Jeff Wall
[Photographer, b. 1946, Vancouver, Canada, lives in Vancouver.]

 In some way [my photographs] claim to be a plausible account of, or a report on, what the events depicted are like, or were like, when they passed without being photographed. (On his “near documentary” images.) 
 I like photographs that don’t look altogether the way photographs are supposed to look. We don’t really know how photographs are “supposed to look.” 
 We haven’t progressed beyond where we were when the medium was new, and we won’t. Photography is what its first practitioners said it was—pictures created by the controlled actions of nature, of light reflected from surfaces. 

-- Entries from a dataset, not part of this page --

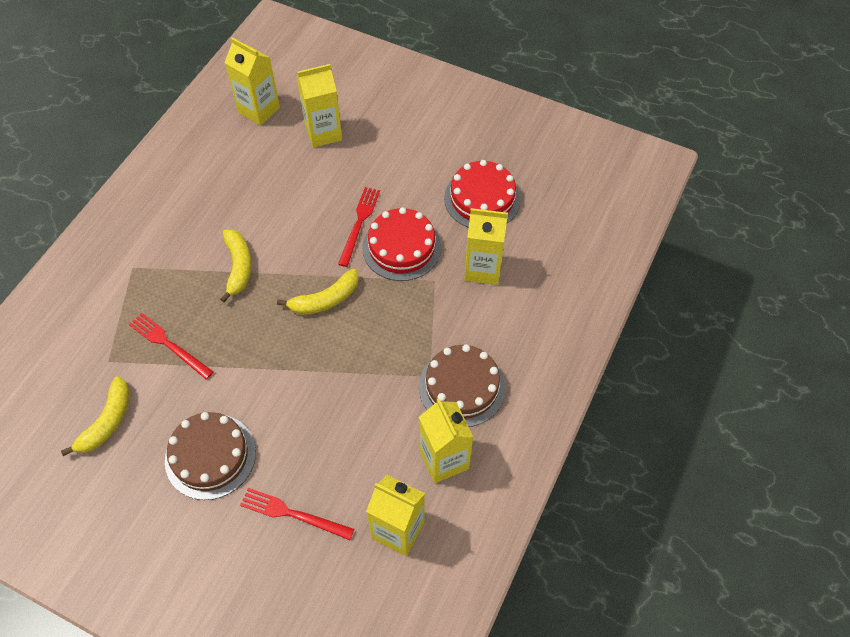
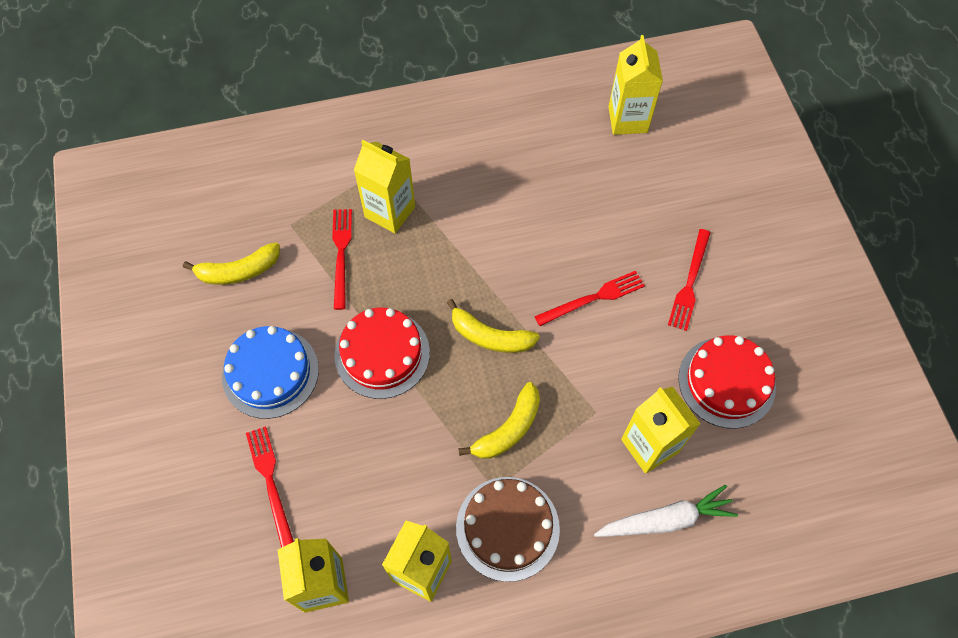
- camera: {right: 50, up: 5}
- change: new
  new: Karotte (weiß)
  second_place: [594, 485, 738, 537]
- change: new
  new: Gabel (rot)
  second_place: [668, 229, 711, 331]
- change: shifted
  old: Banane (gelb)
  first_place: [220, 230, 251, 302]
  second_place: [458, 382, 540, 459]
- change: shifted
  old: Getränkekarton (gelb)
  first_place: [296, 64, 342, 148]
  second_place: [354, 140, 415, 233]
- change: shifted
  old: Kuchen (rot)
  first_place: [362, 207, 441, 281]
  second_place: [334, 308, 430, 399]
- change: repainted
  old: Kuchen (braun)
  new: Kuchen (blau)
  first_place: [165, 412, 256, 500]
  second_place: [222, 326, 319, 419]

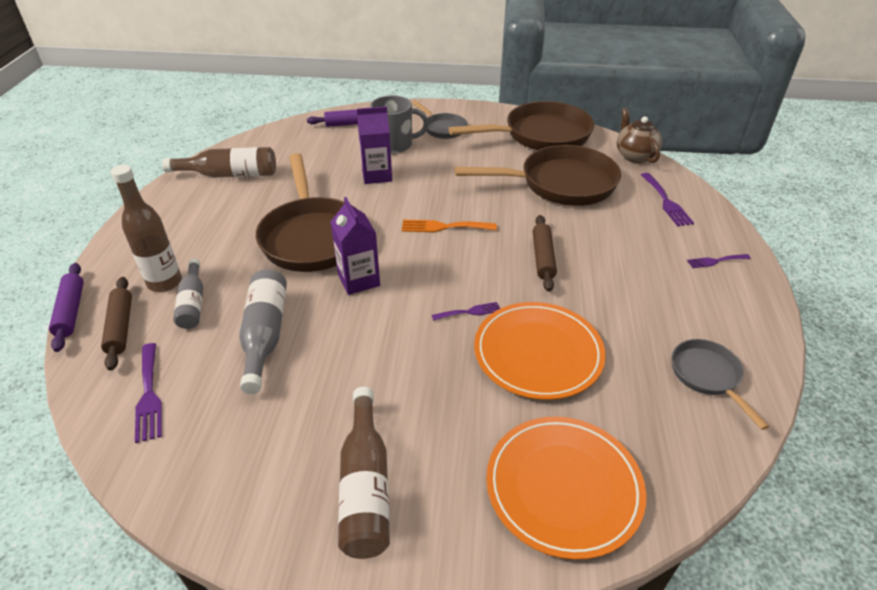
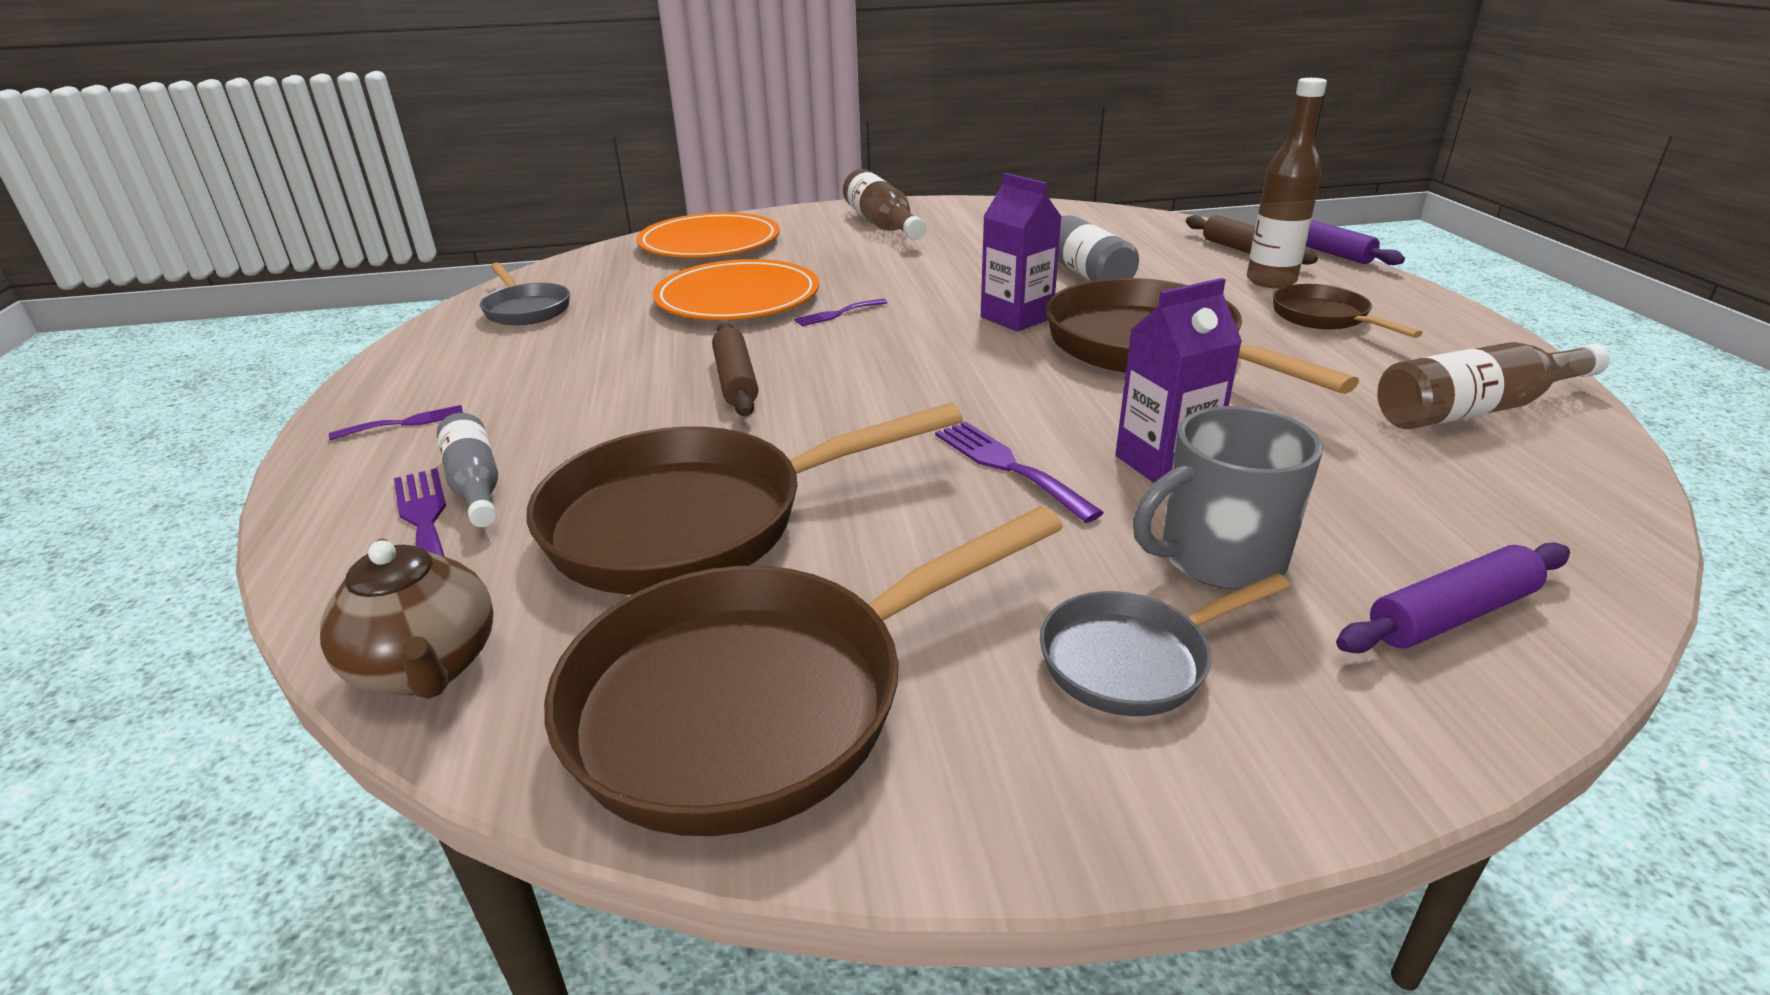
- camera: {right: 165, up: -10}
- change: gone
  old: Gabel (orange)
  first_place: [402, 220, 497, 232]
- change: new
  new: Pfanne (braun)
  second_place: [1273, 284, 1422, 338]
- change: shifted
  old: Gabel (lila)
  first_place: [135, 343, 162, 443]
  second_place: [935, 421, 1104, 523]
- change: shifted
  old: Flasche (grau)
  first_place: [173, 259, 203, 329]
  second_place: [437, 413, 498, 527]
- change: rotated
  old: Pfanne (grau)
  first_place: [412, 100, 467, 139]
  second_place: [1040, 573, 1290, 716]
  degrees: -60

 ...electronic image traffic has become present in the relation between the photographer and the picture he or she sees in a viewfinder. 

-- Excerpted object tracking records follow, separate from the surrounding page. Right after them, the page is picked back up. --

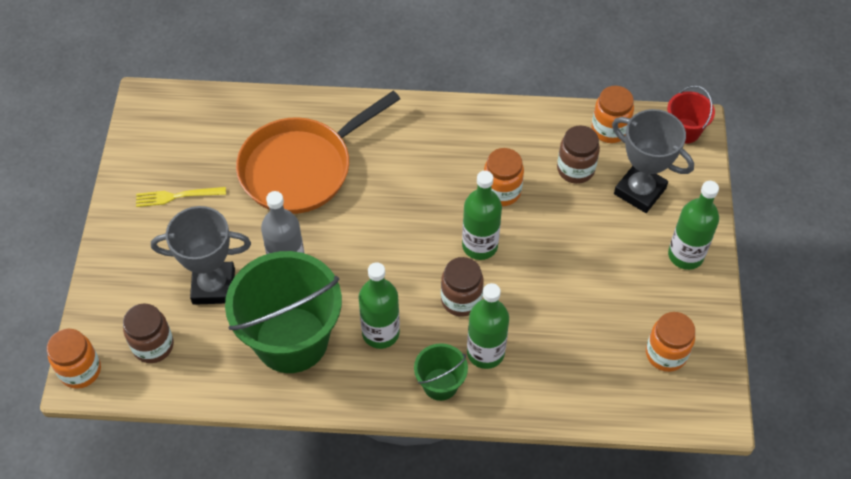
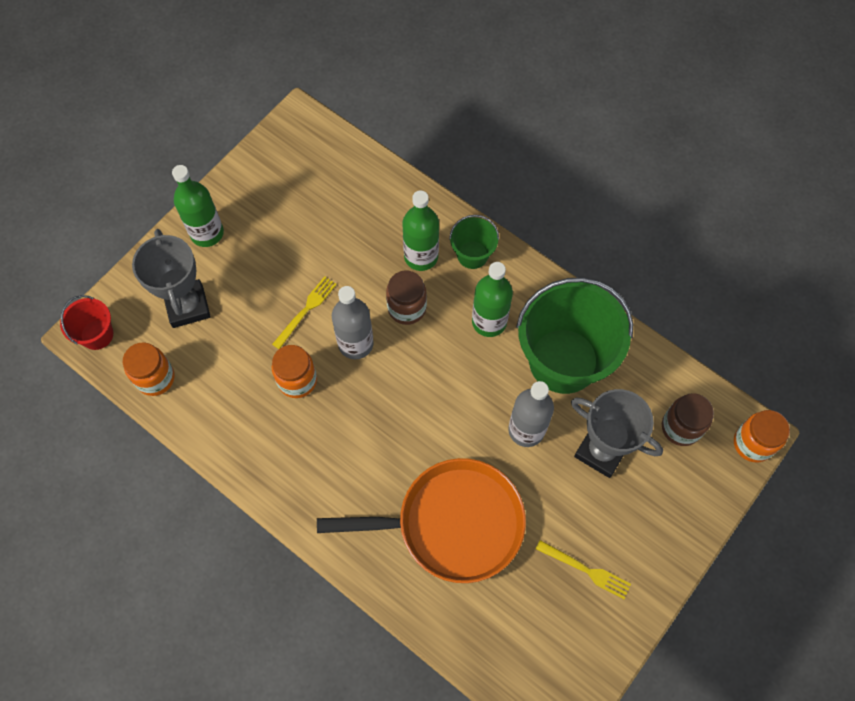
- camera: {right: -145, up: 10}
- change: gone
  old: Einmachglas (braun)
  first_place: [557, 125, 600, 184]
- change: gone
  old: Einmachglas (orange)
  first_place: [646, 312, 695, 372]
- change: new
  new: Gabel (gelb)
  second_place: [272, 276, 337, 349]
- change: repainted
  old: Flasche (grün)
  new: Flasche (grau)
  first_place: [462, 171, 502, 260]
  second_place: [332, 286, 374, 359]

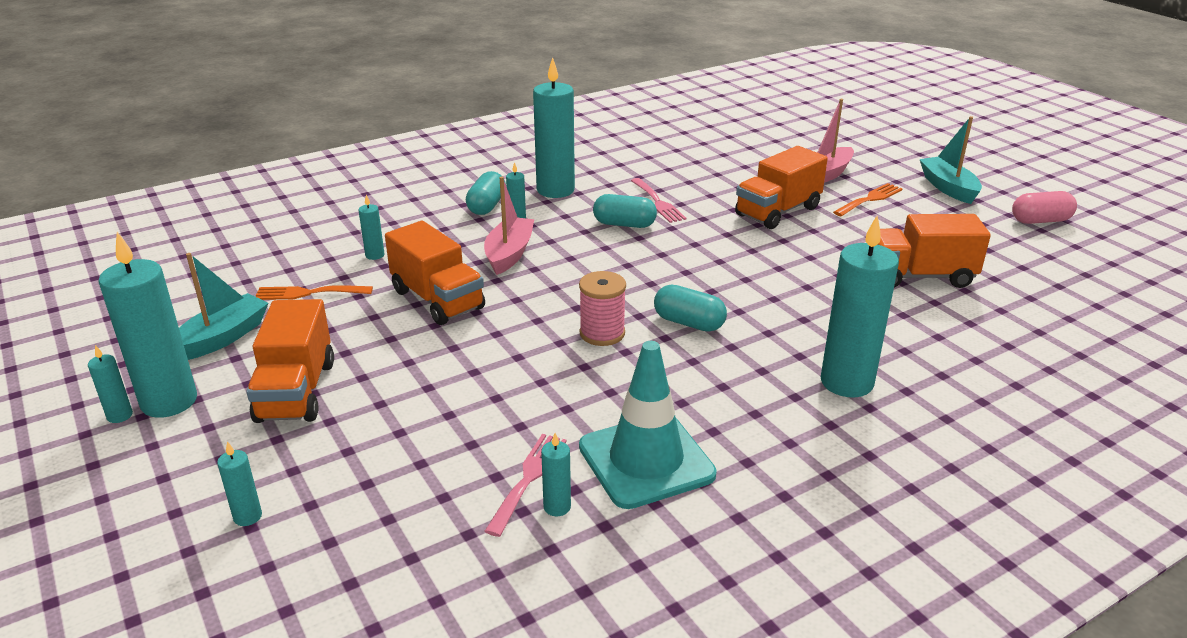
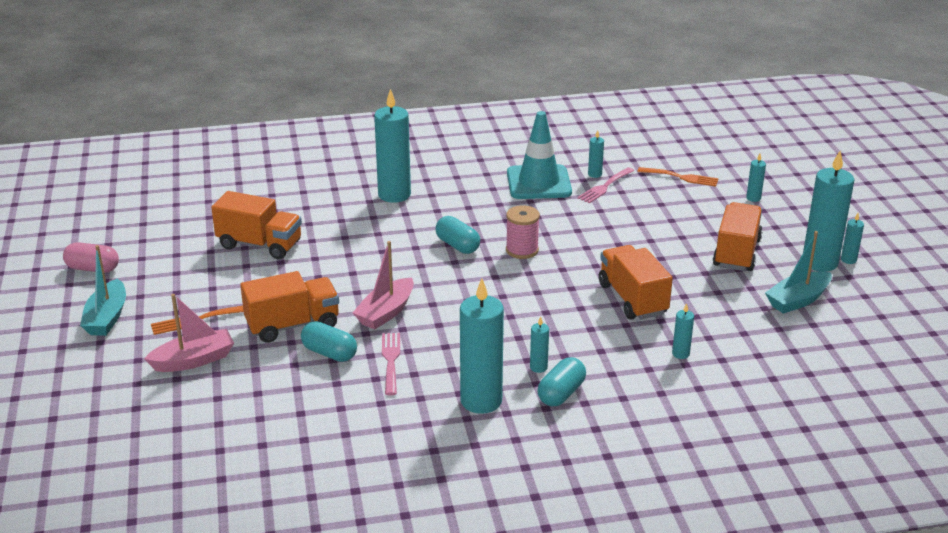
- camera: {right: -160, up: 0}
- change: shifted
  old: Gabel (orange)
  first_place: [255, 285, 373, 300]
  second_place: [637, 167, 719, 187]
- change: shifted
  old: Boot (rosa)
  first_place: [484, 176, 534, 275]
  second_place: [353, 241, 414, 329]
- change: shifted
  old: Kapsel (türkis)
  first_place: [593, 194, 657, 228]
  second_place: [301, 321, 357, 362]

 Digital photography provides certain obvious technical advantages and allows you the freedom to do photography either as it has always been done or to do it in rather different ways, and to still be practicing photography. 
 [Near documentary] means that they are pictures whose subjects were suggested by my direct experience, and ones in which I tried to recollect that experience as precisely as I could, and to reconstruct and represent it precisely and accurately. 
 Reportage, or the spontaneous, fleeting aspect of the photographic image, appear simultaneously with the pictorial, tableau-like aspect at the origins of photography; its traces can be seen in the blurred elements of Daguerre’s first scenes. Reportage evolves in the pursuit of the blurred parts of the pictures. 
 I don’t find my own experiences very interesting. I find my observations interesting. Maybe that’s why I’m a photographer. Maybe an observation is an experience that means more to you than other experiences.